Präparierte Lammhirne, elektrische Fische, Elektromyogramme, selbst programmierte Roboter, das waren einige Objekte, mit denen sich die Schüler einen Tag lang im Schülerlabor für Neurowissenschaften in Tübingen beschäftigten.
Unter professioneller Anleitung durch Prof. Ilg arbeiteten sie in betreuten Kleingruppen an 8 verschiedenen Experimenten. Sie konnten dabei ihr Wissen über die Anatomie und Physiologie des Nervensystems und der Sinnesorgane anwenden, vertiefen und neue Bereiche kennen lernen.
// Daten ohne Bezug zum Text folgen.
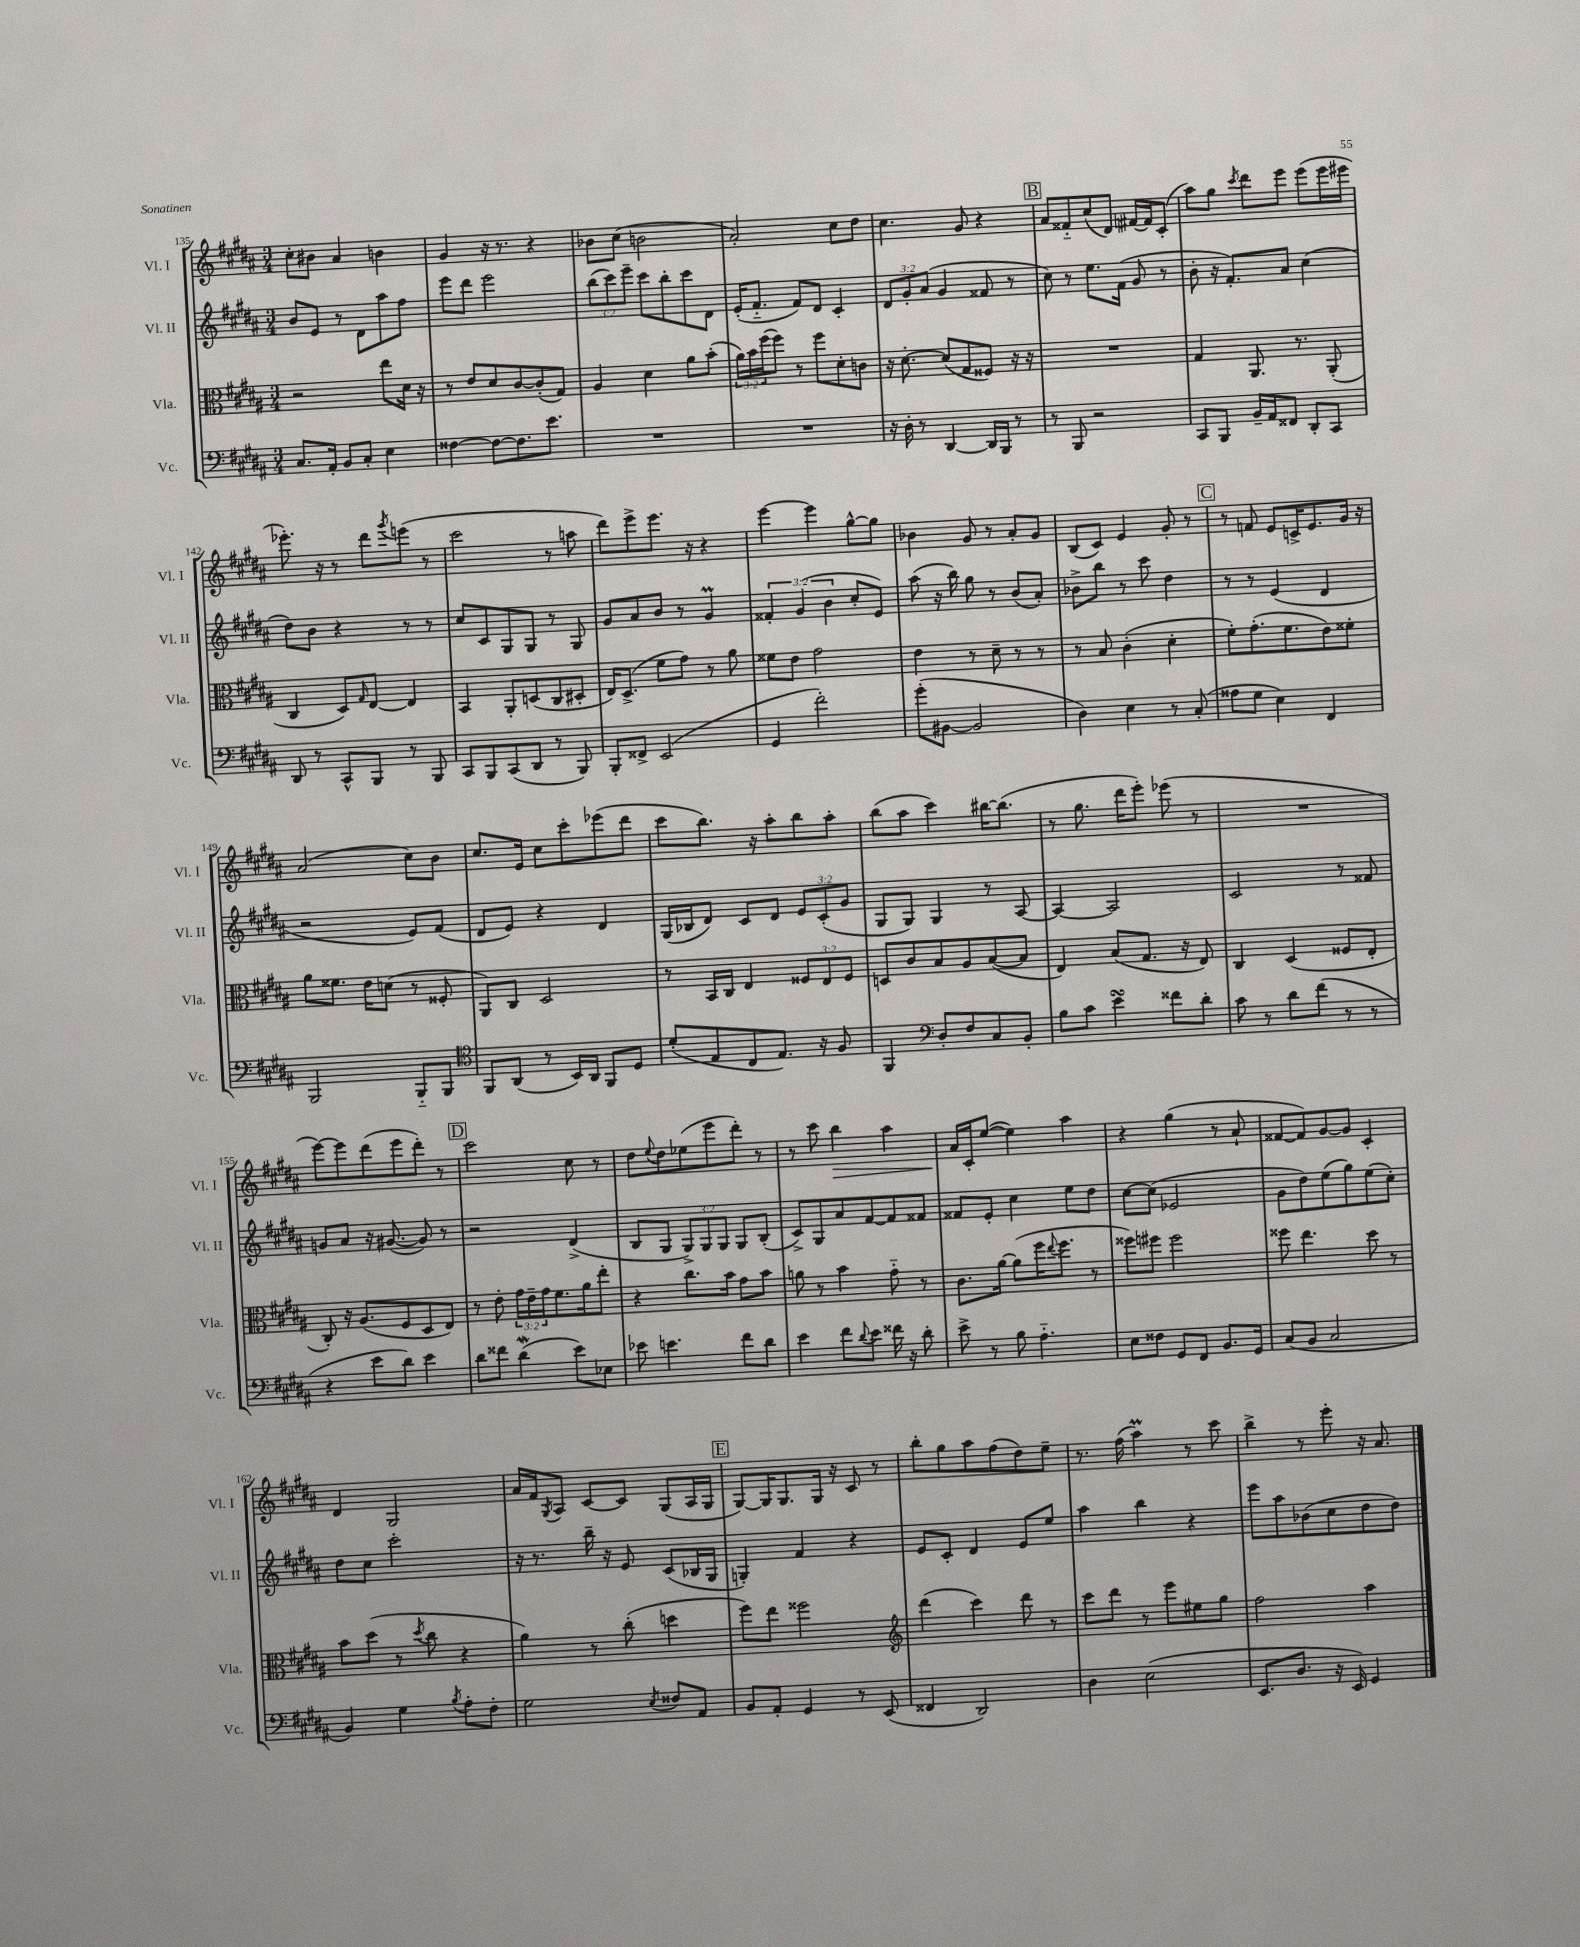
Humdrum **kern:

**kern	**kern	**kern	**kern	**dynam
*part4	*part3	*part2	*part1	*part1
*staff4	*staff3	*staff2	*staff1	*staff1
*I"Vc.	*I"Vla.	*I"Vl. II	*I"Vl. I	*
*I'Vc.	*I'Vla.	*I'Vl. II	*I'Vl. I	*
*clefF4	*clefC3	*clefG2	*clefG2	*
*k[f#c#g#d#a#]	*k[f#c#g#d#a#]	*k[f#c#g#d#a#]	*k[f#c#g#d#a#]	*
*M3/4	*M3/4	*M3/4	*M3/4	*
=135	=135	=135	=135	=135
8.C#/L	2r	8b/L	8cc#'\L	.
.	.	8e/J	8b#X\J	.
16AA#'/Jk	.	.	.	.
8BB/L	.	8r	4a#/	.
8C#'/J	.	8d#\L	.	.
4E\	8ee\L	8aa#\	4bn\	.
.	16d#\Jk	8ff#\J	.	.
.	16r	.	.	.
=136	=136	=136	=136	=136
[4F##X\	8r	8eee\L	4g#/	.
.	8e/L	8ddd#\J	.	.
8F##\L_	8d#/	2eee\	16r	.
.	.	.	8.r	.
8.F##\]	[8c#/	.	.	.
.	(8c#'/]	.	4r	.
8.e\J	.	.	.	.
.	8G#/J)	.	.	.
=137	=137	=137	=137	=137
2.r	4A#/	(12bb\L	8b-X\L	.
.	.	12ccc#\)	.	.
.	.	.	(8cc#\J	.
.	.	12eee~\J	.	.
.	4d#\	8ccc#\L	2bn\	.
.	.	8bb'\	.	.
.	8a#\L	8ccc#\	.	.
.	(8b'\J	8d#\J	.	.
=138	=138	=138	=138	=138
2.r	24a#\LL)	(16e'/KL	2a#'/)	.
.	24b\	.	.	.
.	.	8.f#/J	.	.
.	(24ff#\J	.	.	.
.	8ff#\J)	.	.	.
.	8r	8f#/L)	.	.
.	8ff#\L	8d#/J	.	.
.	8d#'\	4c#'/	8cc#\L	.
.	8cn\J	.	8dd#\J	.
=139	=139	=139	=139	=139
16r	16r	12d#/L	4.cc#\	.
16D#'\	[8.d#'\	.	.	.
.	.	12g#'/	.	.
8r	.	.	.	.
.	.	(12a#/J	.	.
[4DD#/	(8d#/L]	4g#/	.	.
.	8G#/	.	8g#/	.
16DD#/LL]	8F##X/J)	8f##X/	4r	.
16BBB/JJ	.	.	.	.
8r	16r	8r	.	.
.	16r	.	.	.
!!LO:REH:place=s1:t=B
=140	=140	=140	=140	=140
8r	2.r	8cc#\)	8a#/L	.
8BBB/	.	8r	8f##X/	.
2r	.	8.ee\L	(8cc#/	.
.	.	.	8d#/J)	.
.	.	(16f#\Jk	.	.
.	.	8g#/	[16f#X/LL	.
.	.	.	16f#/J]	.
.	.	8r	(8c#'/J	.
=141	=141	=141	=141	=141
8CC#/L	4G#/	8b'\	8aa#\L)	.
8BBB/J	.	16r	8gg#\J	.
.	.	8.f#'/L)	.	.
.	.	.	8qccc#/	.
16BB~/LL	8.AA#/	.	8ddd#\L	.
16AA#/J	.	.	.	.
8FF##X/J	.	8a#/J	8eee\J	.
.	8.r	.	.	.
8DD#'/L	.	(4cc#\	(8eee\L	.
8CC#/J	(8AA#'/	.	16eee\L	.
.	.	.	16eee#X\JJ	.
!!LO:LB:g=z
=142	=142	=142	=142	=142
8DD#/	4C#/	8dd#\L)	8.eee-X'\)	.
8r	.	8b\J	.	.
.	.	.	16r	.
8CC#^^/L	8D#/L)	4r	8r	.
.	16qqG#/	.	.	.
8BBB/J	[8E/J	.	8ddd#\L	.
.	.	.	8qggg#/	.
8r	4E/]	8r	(8eeen\J	.
8BBB/	.	8r	8r	.
=143	=143	=143	=143	=143
8CC#/L	4BB/	8cc#/L	2ccc#\	.
8BBB/	.	8c#/	.	.
(8CC#/	8AA#'/L	8G#/	.	.
8DD#/J	(8Dn/	8G#/J	.	.
8r	8C#/	8r	8r	.
8BBB/)	8D#X'/J	8G#/	8aan\	.
=144	=144	=144	=144	=144
8BBB'/L	16E/KL)	8g#/L	8ddd#\L)	.
.	(8.D#^/J	.	.	.
8FF##X^/J	.	8a#/	8eee^\	.
(2EE/	8f#\L	8b/J	8.eee\J	.
.	8g#\J)	8r	.	.
.	.	.	16r	.
.	8r	4g#M/	4r	.
.	8a#\	.	.	.
=145	=145	=145	=145	=145
4GG#/	8f##X\L	6f##X'/	[4eee\	.
.	8e\J	.	.	.
.	.	(6g#/	.	.
2f#'\)	2g#\	.	4eee\]	.
.	.	6b\	.	.
.	.	8cc#'/L	[8gg#^^\L	.
.	.	8e/J)	8gg#\J]	.
=146	=146	=146	=146	=146
(8g#'\L	4e\	(8aa#\	4b-X\	.
[8BB#X\J	.	16r	.	.
.	.	16bb\)	.	.
2BB#/]	8r	8gg#\	8g#/	.
.	8d#~\	8r	8r	.
.	8r	(8b/L	8a#'/L	.
.	8r	8a#'/J)	8g#/J	.
=147	=147	=147	=147	=147
4D#\)	8r	8b-X^\L	(8B/L	.
.	8B/	8bb\J	8c#/J)	.
4E\	(4c#'\	8r	4e/	.
.	.	8ccc#\	.	.
8r	4d#'\	4dd#\	8g#'/	.
(8C#'/	.	.	8r	.
!!LO:REH:place=s1:t=C
=148	=148	=148	=148	=148
8A##X\L	8f#'\L)	8r	8r	.
8G#\J	(8.g#'\	8r	8fn/	.
4E\)	.	(4e/	8e/L	.
.	8.f#\	.	.	.
.	.	.	16cn^/K	.
.	.	.	8.e/	.
4FF#/	8e\)	4d#/	.	.
.	8f##X'\J	.	16g#/Jk	.
.	.	.	16r	.
!!LO:LB:g=z
=149	=149	=149	=149	=149
2BBB/	8a#\L	2r	(2a#/	.
.	8.f##X\J	.	.	.
.	16e\KL	.	.	.
.	(8dn\J	.	.	.
8BBB/L	8r	8e/L)	8cc#\L)	.
8BBB/J	8F##X'/	(8f#/J	8b\J	.
=150	=150	=150	=150	=150
*clefC4	*	*	*	*
8FF#/L	8AA#/L)	8d#/L	8.cc#/L	.
(8AA#/J	8C#/J	8e/J)	.	.
.	.	.	16e/Jk	.
8r	2D#/	4r	8cc#\L	.
16BB/LL)	.	.	8ccc#'\	.
16AA#/JJ	.	.	.	.
8FF#/L	.	4d#/	(8eee-X\	.
8D#/J	.	.	8ddd#\J	.
=151	=151	=151	=151	=151
(8d#'/L	8r	(16G#/LL	8ccc#\L	.
.	.	16B-X/J	.	.
8E/	16BB/LL	8d#/J)	8.bb\J)	.
.	16C#/JJ	.	.	.
8C#/	4E/	8c#/L	.	.
.	.	.	16r	.
8.E/J)	.	8d#/J	8aa#'\L	.
.	12F##X/L	12e/L	8bb\	.
16r	.	.	.	.
.	12E/	(12c#'/	.	.
8F#/	.	.	8aa#'\J	.
.	12F##/J	12g#/J	.	.
=152	=152	=152	=152	=152
4FF#/	8Dn/L	8G#/L	(8bb\L	.
.	8c#/	8G#/J)	8aa#\J	.
*clefF4	*	*	*	*
8D#'/L	8B/	4G#/	4ccc#\)	.
8F#/	8A#/	.	.	.
8C#/	([8B/	8r	[16bb#X\KL	.
.	.	.	(8.bb#\J]	.
8BB'/J	8B/J]	[8A#/	.	.
=153	=153	=153	=153	=153
8B\L	4E/)	4A#/_	8r	.
8c#\J	.	.	8.gg#\	.
4esSSs\	(8B/L	2A#/]	.	.
.	.	.	16ddd#\KL	.
.	8.G#/J	.	8eee'\J)	.
8f##X\L	.	.	(8eee-X\	.
.	16r	.	.	.
8d#'\J	8E/)	.	8r	.
=154	=154	=154	=154	=154
8c#\	4C#/	2c#/	2.r	.
8r	.	.	.	.
8d#\L	(4D#/	.	.	.
(8f#\J	.	.	.	.
8r	8F##X/L	8r	.	.
8r	8E'/J	8f##X/	.	.
!!LO:LB:g=z
=155	=155	=155	=155	=155
4r	8C#'/)	8gn/L	[8eee\L)	.
.	16r	8a#/J	8eee\]	.
.	(8.A#/L	.	.	.
8e\L	.	16r	(8ddd#\	.
.	.	([8.g#X/	.	.
8d#\J)	8F#/	.	8eee\	.
4e\	8D#/	8g#/])	8ddd#'\J)	.
.	8E/J)	8r	8r	.
!!LO:REH:place=s1:t=D
=156	=156	=156	=156	=156
8d#\L	8r	2r	2ccc#\	.
8f##X\J	8e'\	.	.	.
(4d#W\	24g#\LL	.	.	.
.	24e~\	.	.	.
.	24g#\J	.	.	.
.	8.f#\	.	.	.
8e\L)	.	(4d#^/	8cc#\	.
.	16a#\k	.	.	.
8E-X\J	8ee'\J	.	8r	.
=157	=157	=157	=157	=157
8e-X\	4r	8B/L	8dd#\L	.
.	.	.	8qqee/	.
4.en\	.	8G#/J	8dd#\	.
.	8.cc#\L	12G#^/L)	(8ee-X\	.
.	.	12G#/	.	.
.	.	.	8eee\	.
.	.	12G#/J	.	.
.	16b\Jk	.	.	.
8f#\L	8g#\L	8G#/L	8ddd#'\J)	.
8d#\J	8b\J	(8B'/J	8r	.
=158	=158	=158	=158	=158
4e\	8an\	8c#^/L)	8r	.
.	8r	8G#/	8ccc#\	.
!	!	!	!	!LO:HP:b
8f#\L	4b\	8a#/	4bb\	>
8qqd#/	.	.	.	.
8e\J	.	[8f#/	.	.
16f##X\	8g#\	8f#/]	4aa#\	.
16r	.	.	.	.
8d#'\	8r	8f##X/J	.	.
=159	=159	=159	=159	=159
8e^\	8.c#\L	8f##X/L	16a#/LL	.
.	.	.	16c#'/J	]
8r	.	8e'/J	([8ee/J	.
.	[16a#\Jk	.	.	.
8B\	(8a#\L]	4cc#\	4ee\])	.
4.A#\	16ff#\K	.	.	.
.	8qqee/	.	.	.
.	8.ff#\J	.	.	.
.	.	8ee\L	4aa#\	.
.	8r	8dd#\J	.	.
=160	=160	=160	=160	=160
8E\L	8ff##X\L)	[8cc#\L	4r	.
8F##X\J	8ff#X\J	(8cc#\J]	.	.
8GG#/L	2ff#\	2e-X/	(4gg#\	.
8FF#/J	.	.	.	.
8.BB/L	.	.	8r	.
.	.	.	8a#`/	.
16GG#/Jk	.	.	.	.
=161	=161	=161	=161	=161
(8C#/L	8ff##X\	8g#\L	[8f##X/L	.
8BB/J	4.ee\	8dd#\)	8f##/])	.
2C#/	.	(8ee\	[8g#/	.
.	.	8gg#\)	8g#/J]	.
.	8dd#\	(8ee\	4c#'/	.
.	8r	8cc#'\J)	.	.
!!LO:LB:g=z
=162	=162	=162	=162	=162
4BB/)	8b\L	8dd#\L	4d#/	.
.	(8dd#\J	8cc#\J	.	.
4G#\	8r	2ccc#'\	2G#/	.
.	8qdd#/	.	.	.
.	8cc#\	.	.	.
8qB/	.	.	.	.
8A#'\L	4r	.	.	.
8F#'\J	.	.	.	.
=163	=163	=163	=163	=163
2G#\	4a#\)	16r	16a#/LL	.
.	.	8.r	16f#/J	.
.	.	.	8qG#/	.
.	.	.	8A#/J	.
.	8r	16bb~\	[8c#/L	.
.	.	16r	.	.
.	(8cc#'\	8e/	8c#/J]	.
8qE/	.	.	.	.
8F##X/L	4ddn\	(8c#/L	(8G#/L	.
8AA#/J	.	16B-X/L	16A#/L	.
.	.	16G#/JJ	16G#/JJ	.
!!LO:REH:place=s1:t=E
=164	=164	=164	=164	=164
8BB/L	8ff#\L)	4Gn'/)	[8G#/L)	.
8AA#'/J	8ee\J	.	16G#/K]	.
.	.	.	8.G#/	.
4GG#/	2ff##X\	4f#/	.	.
.	.	.	16G#/Jk	.
.	.	.	16r	.
8r	.	4r	8c#/	.
(8EE/	.	.	8r	.
=165	=165	=165	=165	=165
*	*clefG2	*	*	*
4FF##X/	(4ddd#\	8e/L	8bb'\L	.
.	.	8c#'/J	8gg#\	.
2DD#/)	4ccc#\)	4d#/	8aa#\	.
.	.	.	(8ff#\	.
.	8ddd#\	8e/L	8dd#\)	.
.	8r	8ee/J	8ee~\J	.
=166	=166	=166	=166	=166
4D#\	8ccc#\L	4aa#\	8.r	.
.	8ddd#\J	.	.	.
.	.	.	(16ff#\	.
(2E\	8r	4bb\	4aa#m\)	.
.	8eee\L	.	.	.
.	8ee#X\	4r	8r	.
.	8gg#\J	.	8ccc#\	.
=167	=167	=167	=167	=167
8.EE/L	2ff#\	8eee\L	4bb^\	.
.	.	8aa#\	.	.
8.D#/J	.	.	.	.
.	.	(8b-X\	8r	.
16r	.	8cc#\	8eee'\	.
16EE/)	.	.	.	.
4GG#/	4aa#\	8dd#\	16r	.
.	.	.	8.a#/	.
.	.	8dd#\J)	.	.
==	==	==	==	==
*-	*-	*-	*-	*-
So mikroskopierten sie z.B. Amyloid -Ablagerungen als Indikator für die Alzheimer-Krankheit, bestimmten sie das unterschiedliche räumliche Auflösungsvermögen ihres Gesichtsfeldes, nahmen Elektroenzephalogramme und Elektroretinogramme auf, bestimmten isometrische Muskelkontraktionen bei unterschiedlicher Belastung, untersuchten die Blickbewegungen einer Versuchsperson bei verschiedenen Aufgabenstellungen oder programmierten eine Roboter, der die Bewegungen eines Paramaecium im Heuaufguss simulierte.
Das Schülerlabor ist ein Angebot des Werner-Reichardts-Centrums für integrative Neurowissenschaft und des Hertie-Instituts für klinische Hirnforschung, das durch ein gut durchdachtes Konzept Jugendliche für die Naturwissenschaften begeistern kann.